Job item:
Every record below needs to be written out exactly, apart from the pictures.

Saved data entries
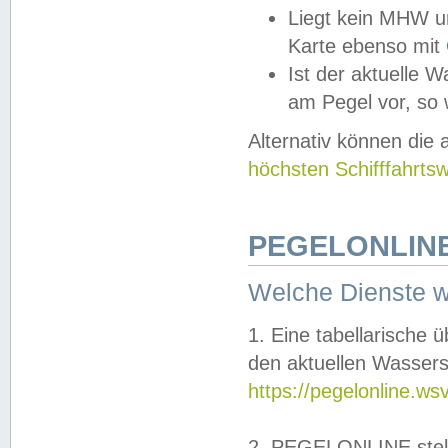
Liegt kein MHW u
Karte ebenso mit
Ist der aktuelle W
am Pegel vor, so
Alternativ können die
höchsten Schifffahrts
PEGELONLINE
Welche Dienste 
1. Eine tabellarische 
den aktuellen Wassers
https://pegelonline.ws
2. PEGELONLINE stell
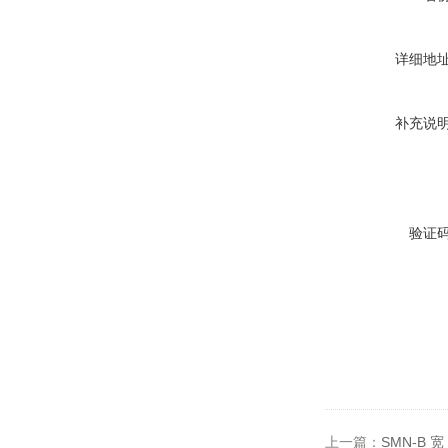
详细地
补充说
验证
上一篇：
SMN-B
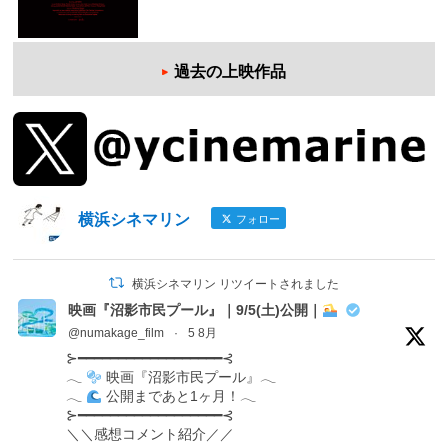
過去の上映作品
横浜シネマリン
フォロー
横浜シネマリン リツイートされました
映画『沼影市民プール』｜9/5(土)公開｜
@numakage_film
·
5 8月
⊱━━━━━━━━━━━━━━━━━━⊰
𓂃
映画『沼影市民プール』𓂃
𓂃
公開まであと1ヶ月！𓂃
⊱━━━━━━━━━━━━━━━━━━⊰
＼＼感想コメント紹介／／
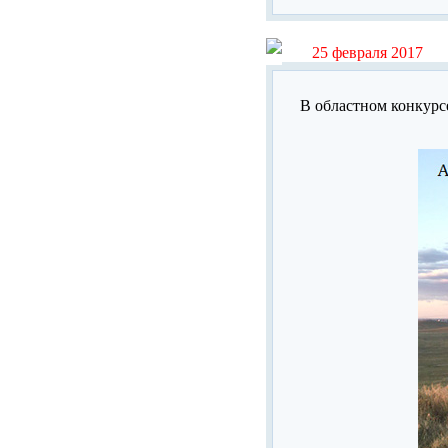
25 февраля 2017
В областном конкурс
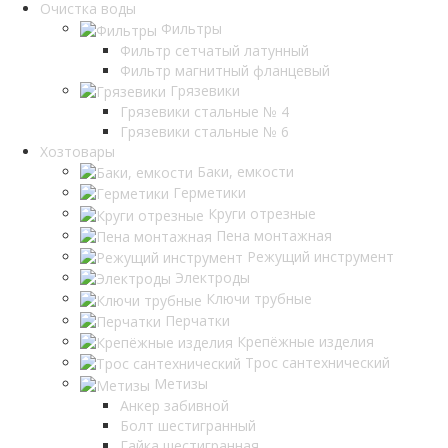
Очистка воды
Фильтры
Фильтр сетчатый латунный
Фильтр магнитный фланцевый
Грязевики
Грязевики стальные № 4
Грязевики стальные № 6
Хозтовары
Баки, емкости
Герметики
Круги отрезные
Пена монтажная
Режущий инструмент
Электроды
Ключи трубные
Перчатки
Крепёжные изделия
Трос сантехнический
Метизы
Анкер забивной
Болт шестигранный
Гайка шестигранная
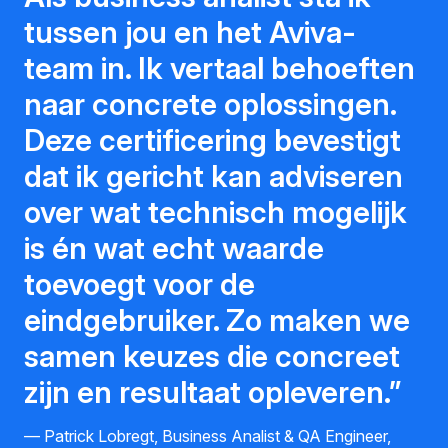
tussen jou en het Aviva-
team in. Ik vertaal behoeften
naar concrete oplossingen.
Deze certificering bevestigt
dat ik gericht kan adviseren
over wat technisch mogelijk
is én wat echt waarde
toevoegt voor de
eindgebruiker. Zo maken we
samen keuzes die concreet
zijn en resultaat opleveren.
Patrick Lobregt, Business Analist & QA Engineer,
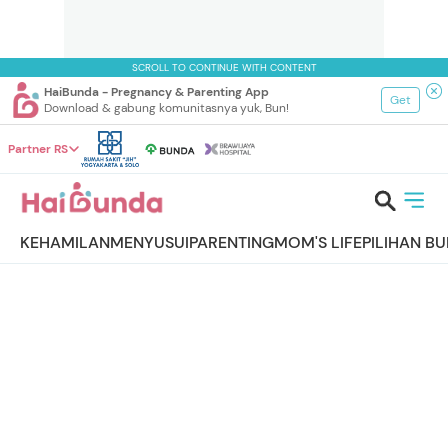
SCROLL TO CONTINUE WITH CONTENT
HaiBunda - Pregnancy & Parenting App
Get
Download & gabung komunitasnya yuk, Bun!
Partner RS
KEHAMILAN
MENYUSUI
PARENTING
MOM'S LIFE
PILIHAN B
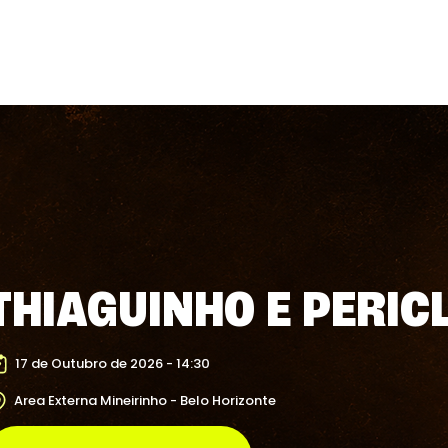
THIAGUINHO E PERIC
17 de Outubro de 2026 - 14:30
Area Externa Mineirinho - Belo Horizonte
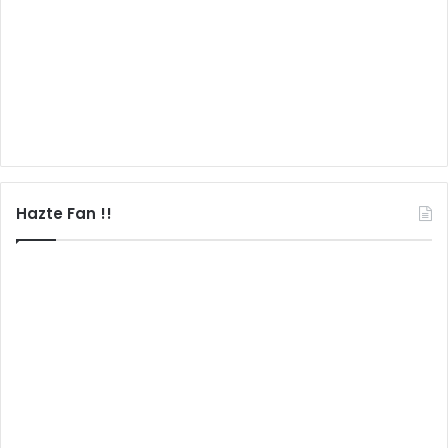
Hazte Fan !!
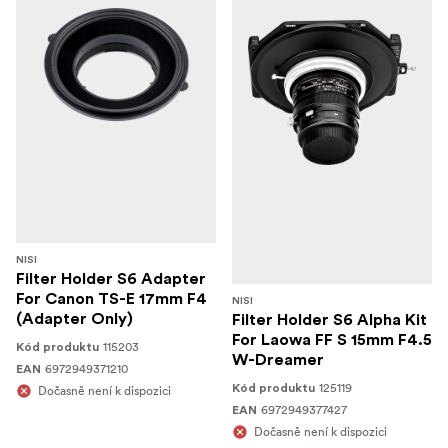
NISI
Filter Holder S6 Adapter
For Canon TS-E 17mm F4
NISI
(Adapter Only)
Filter Holder S6 Alpha Kit
For Laowa FF S 15mm F4.5
115203
Kód produktu
W-Dreamer
6972949371210
EAN
125119
Kód produktu
Dočasně není k dispozici
6972949377427
EAN
Dočasně není k dispozici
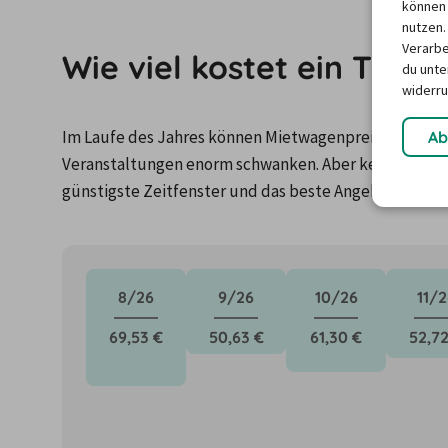
können 
nutzen.
Verarbe
Wie viel kostet ein Tran
du unter
widerru
Im Laufe des Jahres können Mietwagenpreise durch Fa
Ab
Veranstaltungen enorm schwanken. Aber keine Panik: 
günstigste Zeitfenster und das beste Angebot für de
8/26
9/26
10/26
11/2
69,53 €
50,63 €
61,30 €
52,72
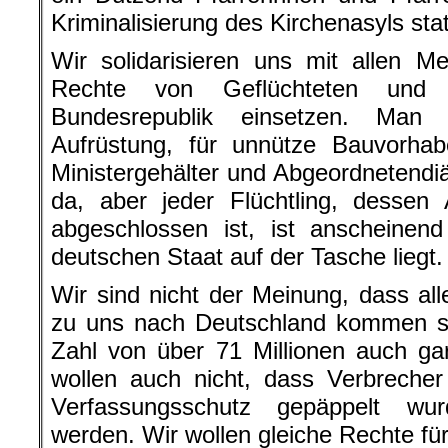
Kriminalisierung des Kirchenasyls stat
Wir solidarisieren uns mit allen M
Rechte von Geflüchteten und 
Bundesrepublik einsetzen. Man 
Aufrüstung, für unnütze Bauvorhab
Ministergehälter und Abgeordnetendi
da, aber jeder Flüchtling, dessen 
abgeschlossen ist, ist anscheinen
deutschen Staat auf der Tasche liegt.
Wir sind nicht der Meinung, dass all
zu uns nach Deutschland kommen so
Zahl von über 71 Millionen auch ga
wollen auch nicht, dass Verbreche
Verfassungsschutz gepäppelt wu
werden. Wir wollen gleiche Rechte für 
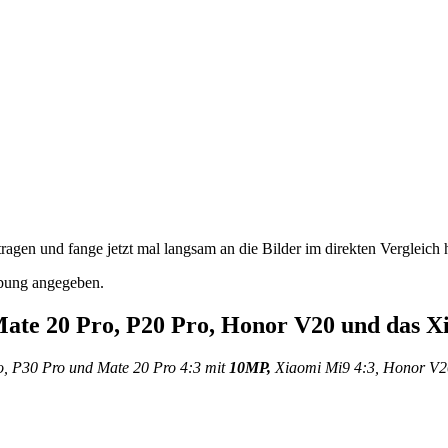
ragen und fange jetzt mal langsam an die Bilder im direkten Vergleich
ibung angegeben.
Mate 20 Pro, P20 Pro, Honor V20 und das 
, P30 Pro und Mate 20 Pro 4:3 mit
10MP,
Xiaomi Mi9 4:3, Honor V2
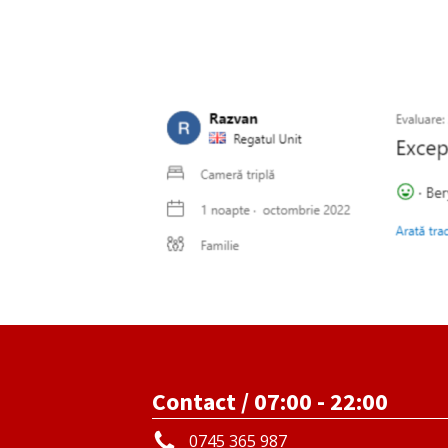
Contact / 07:00 - 22:00
0745 365 987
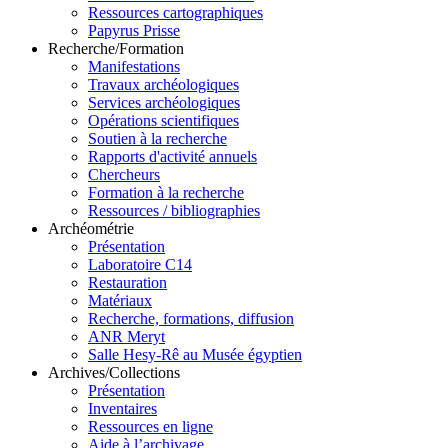
Ressources cartographiques
Papyrus Prisse
Recherche/Formation
Manifestations
Travaux archéologiques
Services archéologiques
Opérations scientifiques
Soutien à la recherche
Rapports d'activité annuels
Chercheurs
Formation à la recherche
Ressources / bibliographies
Archéométrie
Présentation
Laboratoire C14
Restauration
Matériaux
Recherche, formations, diffusion
ANR Meryt
Salle Hesy-Rê au Musée égyptien
Archives/Collections
Présentation
Inventaires
Ressources en ligne
Aide à l’archivage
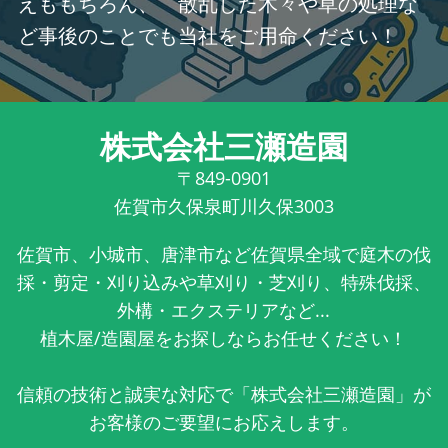
えももちろん、 散乱した木々や草の処理な
ど事後のことでも当社をご用命ください！
株式会社三瀬造園
〒849-0901
佐賀市久保泉町川久保3003
佐賀市、小城市、唐津市など佐賀県全域で庭木の伐
採・剪定・刈り込みや草刈り・芝刈り、特殊伐採、
外構・エクステリアなど...
植木屋/造園屋をお探しならお任せください！
信頼の技術と誠実な対応で「株式会社三瀬造園」が
お客様のご要望にお応えします。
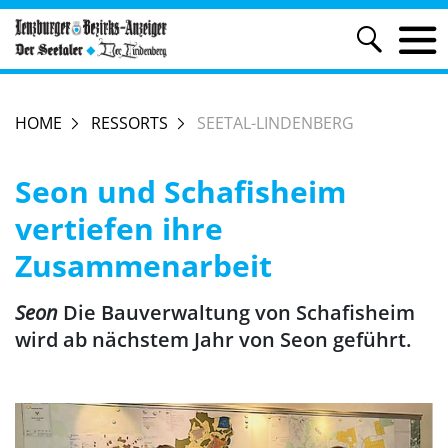
HOME
RESSORTS
SEETAL-LINDENBERG
Seon und Schafisheim
vertiefen ihre
Zusammenarbeit
Seon
Die Bauverwaltung von Schafisheim
wird ab nächstem Jahr von Seon geführt.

Answer section:
Liegt kein MHW u
Karte ebenso mit
Ist der aktuelle W
am Pegel vor, so
Alternativ können die
höchsten Schifffahrts
PEGELONLINE
Welche Dienste 
1. Eine tabellarische 
den aktuellen Wassers
https://pegelonline.ws
2. PEGELONLINE stell
详细地
补充说
验证
上一篇：
SMN-B
過去の上映作品
横浜シネマリン
フォロー
横浜シネマリン リツイートされました
映画『沼影市民プール』｜9/5(土)公開｜
@numakage_film
·
5 8月
⊱━━━━━━━━━━━━━━━━━━⊰
𓂃
映画『沼影市民プール』𓂃
𓂃
公開まであと1ヶ月！𓂃
⊱━━━━━━━━━━━━━━━━━━⊰
＼＼感想コメント紹介／／
25 февраля 2017
В областном конкурс
Очистка воды
Фильтры
Фильтр сетчатый латунный
Фильтр магнитный фланцевый
Грязевики
Грязевики стальные № 4
Грязевики стальные № 6
Хозтовары
Баки, емкости
Герметики
Круги отрезные
Пена монтажная
Режущий инструмент
Электроды
Ключи трубные
Перчатки
Крепёжные изделия
Трос сантехнический
Метизы
Анкер забивной
Болт шестигранный
Гайка шестигранная
tussen jou en het Aviva-
team in. Ik vertaal behoeften
naar concrete oplossingen.
Deze certificering bevestigt
dat ik gericht kan adviseren
over wat technisch mogelijk
is én wat echt waarde
toevoegt voor de
eindgebruiker. Zo maken we
samen keuzes die concreet
zijn en resultaat opleveren.
Patrick Lobregt, Business Analist & QA Engineer,
SCROLL TO CONTINUE WITH CONTENT
HaiBunda - Pregnancy & Parenting App
Get
Download & gabung komunitasnya yuk, Bun!
Partner RS
KEHAMILAN
MENYUSUI
PARENTING
MOM'S LIFE
PILIHAN B
THIAGUINHO E PERIC
17 de Outubro de 2026 - 14:30
Area Externa Mineirinho - Belo Horizonte
Hazte Fan !!
NISI
Filter Holder S6 Adapter
For Canon TS-E 17mm F4
NISI
(Adapter Only)
Filter Holder S6 Alpha Kit
For Laowa FF S 15mm F4.5
115203
Kód produktu
W-Dreamer
6972949371210
EAN
125119
Kód produktu
Dočasně není k dispozici
6972949377427
EAN
Dočasně není k dispozici
können 
nutzen.
Verarbe
Wie viel kostet ein Tran
du unter
widerru
Im Laufe des Jahres können Mietwagenpreise durch Fa
Ab
Veranstaltungen enorm schwanken. Aber keine Panik: 
günstigste Zeitfenster und das beste Angebot für de
8/26
9/26
10/26
11/2
69,53 €
50,63 €
61,30 €
52,72
Kriminalisierung des Kirchenasyls stat
Wir solidarisieren uns mit allen M
Rechte von Geflüchteten und 
Bundesrepublik einsetzen. Man 
Aufrüstung, für unnütze Bauvorhab
Ministergehälter und Abgeordnetendi
da, aber jeder Flüchtling, dessen 
abgeschlossen ist, ist anscheinen
deutschen Staat auf der Tasche liegt.
Wir sind nicht der Meinung, dass all
zu uns nach Deutschland kommen so
Zahl von über 71 Millionen auch ga
wollen auch nicht, dass Verbreche
Verfassungsschutz gepäppelt wu
werden. Wir wollen gleiche Rechte für 
ragen und fange jetzt mal langsam an die Bilder im direkten Vergleich
ibung angegeben.
Mate 20 Pro, P20 Pro, Honor V20 und das 
, P30 Pro und Mate 20 Pro 4:3 mit
10MP,
Xiaomi Mi9 4:3, Honor V2
Contact / 07:00 - 22:00
0745 365 987
Ressources cartographiques
Papyrus Prisse
Recherche/Formation
Manifestations
Travaux archéologiques
Services archéologiques
Opérations scientifiques
Soutien à la recherche
Rapports d'activité annuels
Chercheurs
Formation à la recherche
Ressources / bibliographies
Archéométrie
Présentation
Laboratoire C14
Restauration
Matériaux
Recherche, formations, diffusion
ANR Meryt
Salle Hesy-Rê au Musée égyptien
Archives/Collections
Présentation
Inventaires
Ressources en ligne
Aide à l’archivage
えももちろん、 散乱した木々や草の処理な
ど事後のことでも当社をご用命ください！
株式会社三瀬造園
〒849-0901
佐賀市久保泉町川久保3003
佐賀市、小城市、唐津市など佐賀県全域で庭木の伐
採・剪定・刈り込みや草刈り・芝刈り、特殊伐採、
外構・エクステリアなど...
植木屋/造園屋をお探しならお任せください！
信頼の技術と誠実な対応で「株式会社三瀬造園」が
お客様のご要望にお応えします。
HOME
RESSORTS
SEETAL-LINDENBERG
Seon und Schafisheim
vertiefen ihre
Zusammenarbeit
Seon
Die Bauverwaltung von Schafisheim
wird ab nächstem Jahr von Seon geführt.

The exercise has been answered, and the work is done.